Reduced ejection fraction (EF), possibly induced/mediated by autonomic abnormal activation, is one of the most powerful predictors of adverse outcome after acute myocardial infarction (MI). A deep understanding of the correlation between the autonomous functionality and the left ventricular performance in these patients is therefore of paramount importance. The autonomous function is reflected in the cardiac activity and, specifically, in the heart rate variability (HRV) signal. Given the cardiac activity nonlinearity, growing interest is being manifested towards nonlinear methods of analysis, which might provide more significant information than the traditional linear approaches.

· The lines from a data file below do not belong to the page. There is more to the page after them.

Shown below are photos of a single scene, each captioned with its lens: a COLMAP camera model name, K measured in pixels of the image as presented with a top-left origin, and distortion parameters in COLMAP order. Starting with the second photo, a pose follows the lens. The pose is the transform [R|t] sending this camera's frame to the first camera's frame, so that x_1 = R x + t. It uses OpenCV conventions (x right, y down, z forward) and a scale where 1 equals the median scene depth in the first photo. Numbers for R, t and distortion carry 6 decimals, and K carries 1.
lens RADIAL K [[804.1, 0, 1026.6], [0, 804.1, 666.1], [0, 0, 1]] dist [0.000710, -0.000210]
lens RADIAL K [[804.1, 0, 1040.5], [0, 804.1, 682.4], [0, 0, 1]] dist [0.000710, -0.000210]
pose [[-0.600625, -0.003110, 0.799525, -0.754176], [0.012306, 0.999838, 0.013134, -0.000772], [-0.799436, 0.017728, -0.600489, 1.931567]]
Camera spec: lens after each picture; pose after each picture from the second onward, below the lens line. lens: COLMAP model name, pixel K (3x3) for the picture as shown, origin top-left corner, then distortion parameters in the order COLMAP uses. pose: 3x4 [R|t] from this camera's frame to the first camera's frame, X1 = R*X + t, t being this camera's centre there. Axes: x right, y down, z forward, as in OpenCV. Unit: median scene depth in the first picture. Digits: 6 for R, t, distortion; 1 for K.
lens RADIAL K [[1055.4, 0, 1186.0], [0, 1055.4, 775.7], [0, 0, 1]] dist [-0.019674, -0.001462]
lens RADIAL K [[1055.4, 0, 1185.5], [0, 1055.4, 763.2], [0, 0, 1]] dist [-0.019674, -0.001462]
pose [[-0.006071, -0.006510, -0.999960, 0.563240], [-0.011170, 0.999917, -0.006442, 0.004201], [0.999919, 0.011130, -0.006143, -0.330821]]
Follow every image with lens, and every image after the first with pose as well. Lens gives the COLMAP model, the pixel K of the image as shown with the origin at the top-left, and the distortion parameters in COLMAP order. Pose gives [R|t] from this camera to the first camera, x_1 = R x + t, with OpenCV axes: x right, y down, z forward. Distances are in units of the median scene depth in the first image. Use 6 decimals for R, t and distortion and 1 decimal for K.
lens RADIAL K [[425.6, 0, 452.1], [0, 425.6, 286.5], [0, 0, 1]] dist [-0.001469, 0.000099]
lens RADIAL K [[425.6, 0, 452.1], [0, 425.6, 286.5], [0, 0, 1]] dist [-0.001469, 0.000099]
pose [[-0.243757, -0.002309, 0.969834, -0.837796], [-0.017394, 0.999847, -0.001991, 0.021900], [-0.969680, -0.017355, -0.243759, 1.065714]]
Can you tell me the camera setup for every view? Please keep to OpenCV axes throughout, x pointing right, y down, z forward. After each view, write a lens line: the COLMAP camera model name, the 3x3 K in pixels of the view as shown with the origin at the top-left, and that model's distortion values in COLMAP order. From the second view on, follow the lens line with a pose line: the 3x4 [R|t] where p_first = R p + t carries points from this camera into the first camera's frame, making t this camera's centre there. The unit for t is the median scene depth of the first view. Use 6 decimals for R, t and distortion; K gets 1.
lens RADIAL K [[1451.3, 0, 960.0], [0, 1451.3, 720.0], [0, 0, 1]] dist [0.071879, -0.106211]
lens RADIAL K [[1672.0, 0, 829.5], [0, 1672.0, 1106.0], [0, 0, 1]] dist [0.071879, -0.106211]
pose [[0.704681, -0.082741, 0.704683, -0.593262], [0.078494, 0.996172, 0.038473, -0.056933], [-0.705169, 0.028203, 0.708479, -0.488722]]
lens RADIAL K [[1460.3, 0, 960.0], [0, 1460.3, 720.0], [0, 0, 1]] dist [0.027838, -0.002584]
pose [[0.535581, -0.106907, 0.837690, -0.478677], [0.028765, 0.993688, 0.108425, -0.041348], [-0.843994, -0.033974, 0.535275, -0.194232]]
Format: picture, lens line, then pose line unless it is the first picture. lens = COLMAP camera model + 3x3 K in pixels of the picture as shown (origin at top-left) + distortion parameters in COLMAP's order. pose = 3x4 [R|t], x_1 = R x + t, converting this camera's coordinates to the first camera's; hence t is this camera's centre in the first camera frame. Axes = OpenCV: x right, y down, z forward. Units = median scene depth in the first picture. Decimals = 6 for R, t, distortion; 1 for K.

The aim of the present study was to investigate if non-linear HRV metrics change between MI patients with preserved EF (pEF) and MI patients with reduced EF (rEF). Data were acquired in the context of the cardioRisk project. Ten MI patients with rEF and six MI patients with pEF, admitted to Intensive Cardiac Care after a first acute MI episode, were studied. The ECG was acquired during a Holter recording and the tachogram was extracted. Sample entropy (SE) and Lempel-Ziv Complexity (LZC 1 and LZC 2) metrics were computed on five hour long tachogram portions. A significant correlation was found between LZC indices and EF in the whole population; SE, LZC 1 and LZC 2 were significantly higher in patients with pEF. Our results indicate that lower complexity characterizes the HRV of MI patients with rEF. Complexity reduction might be due to a simplification of regulatory mechanisms, which might explain why MI patients with rEF are at higher risk for subsequent non-fatal and fatal events.